We encountered a dead-lock error in the BlockManager many times described in the issue: https://issues.apache.org/jira/browse/SPARK-13566. It should be fixed in the Spark version 1.6.2. Is this fix already included (or planned) in CDH? We couldn't find this issue in the CDH release notes. We're using 'cdh5.9.0.p0.23'.
Caused by: org.apache.spark.rpc.RpcTimeoutException: Futures timed out after [1200 seconds]. This timeout is controlled by spark.network.timeout at org.apache.spark.rpc.RpcTimeout.org$apache$spark$rpc$RpcTimeout$$createRpcTimeoutException(RpcTimeout.scala:48) at org.apache.spark.rpc.RpcTimeout$$anonfun$addMessageIfTimeout$1.applyOrElse(RpcTimeout.scala:63) at org.apache.spark.rpc.RpcTimeout$$anonfun$addMessageIfTimeout$1.applyOrElse(RpcTimeout.scala:59) at scala.runtime.AbstractPartialFunction.apply(AbstractPartialFunction.scala:33) at org.apache.spark.rpc.RpcTimeout.awaitResult(RpcTimeout.scala:76) at org.apache.spark.storage.BlockManagerMaster.removeRdd(BlockManagerMaster.scala:110) at org.apache.spark.SparkContext.unpersistRDD(SparkContext.scala:1623) at org.apache.spark.rdd.RDD.unpersist(RDD.scala:203)
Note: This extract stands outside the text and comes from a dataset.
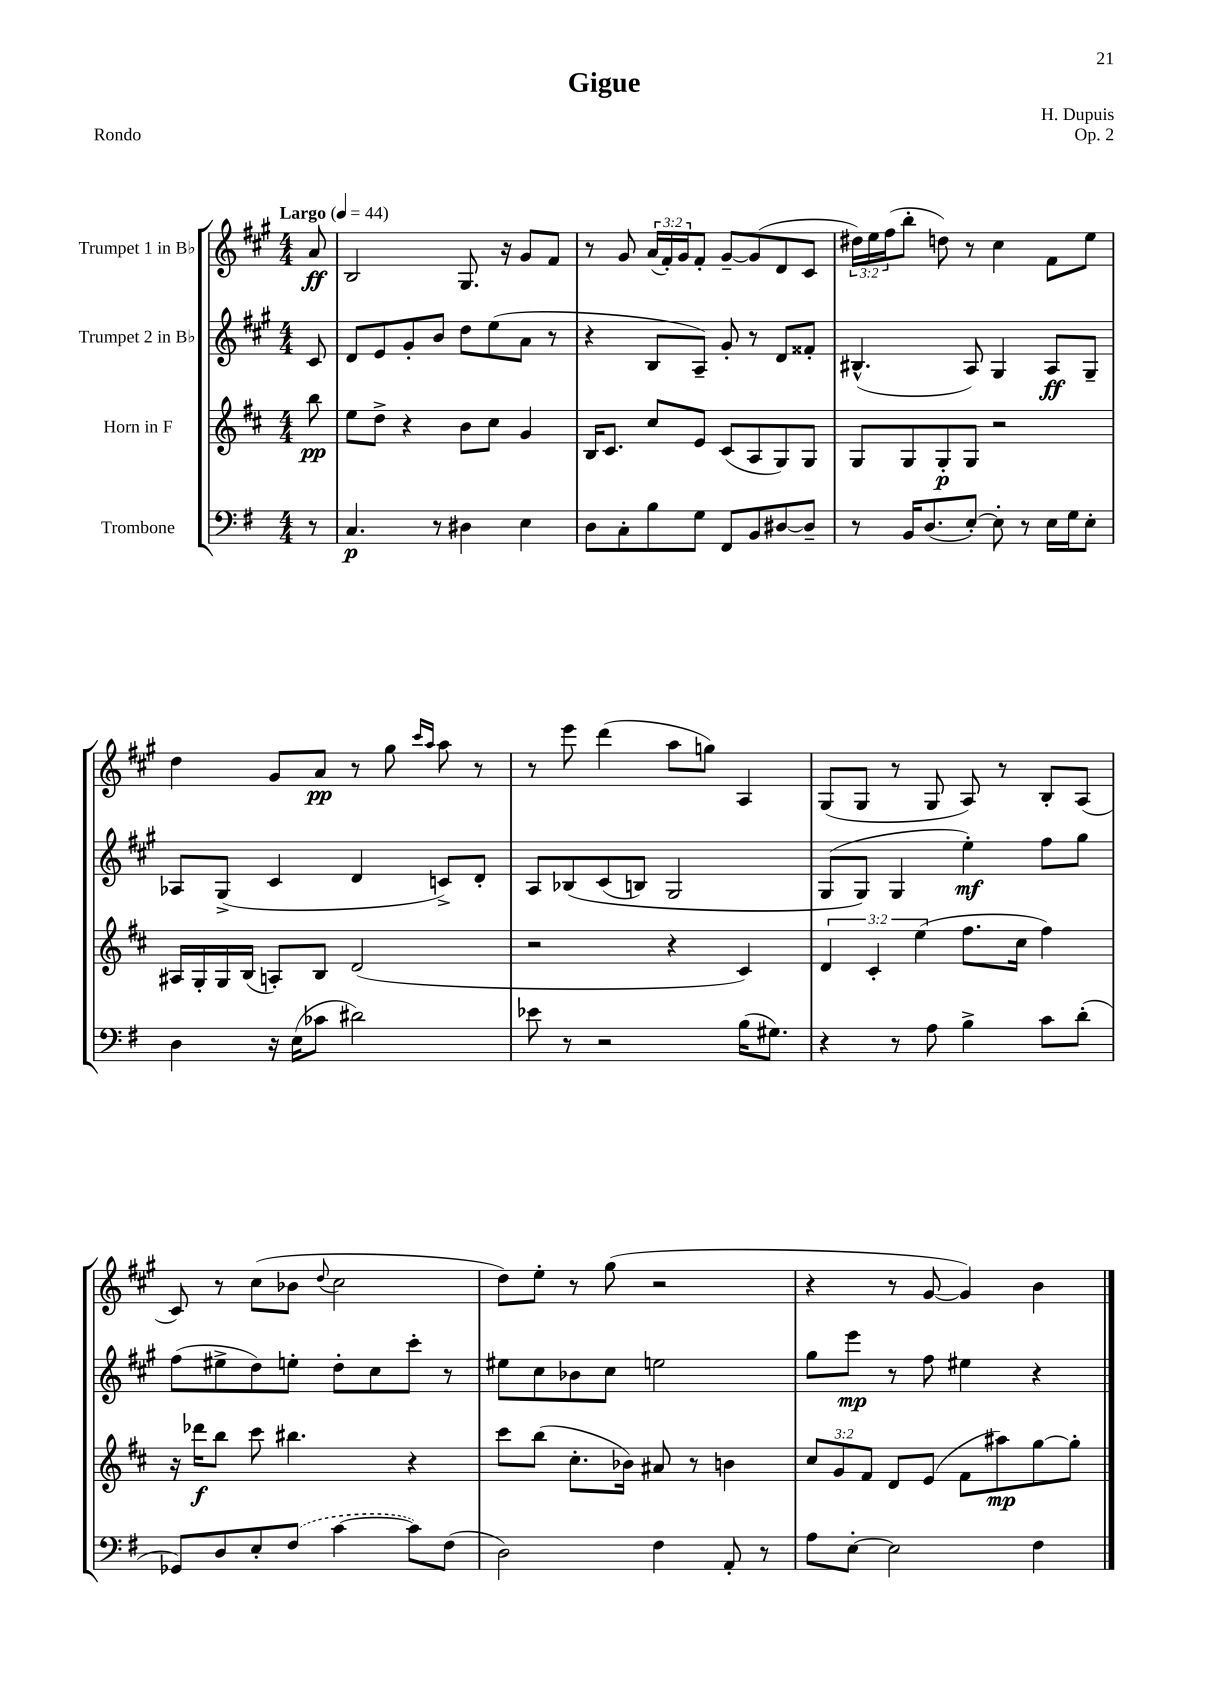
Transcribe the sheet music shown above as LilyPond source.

Good question, you can always find exactly what's in a release by looking in the github.com/cloudera/spark branches or consulting for example ...
You are right, it isn't in the 5.9 release, and I would have generally expected it to be. Open a support case to ask for it to be cherry-picked, if you're able to do that.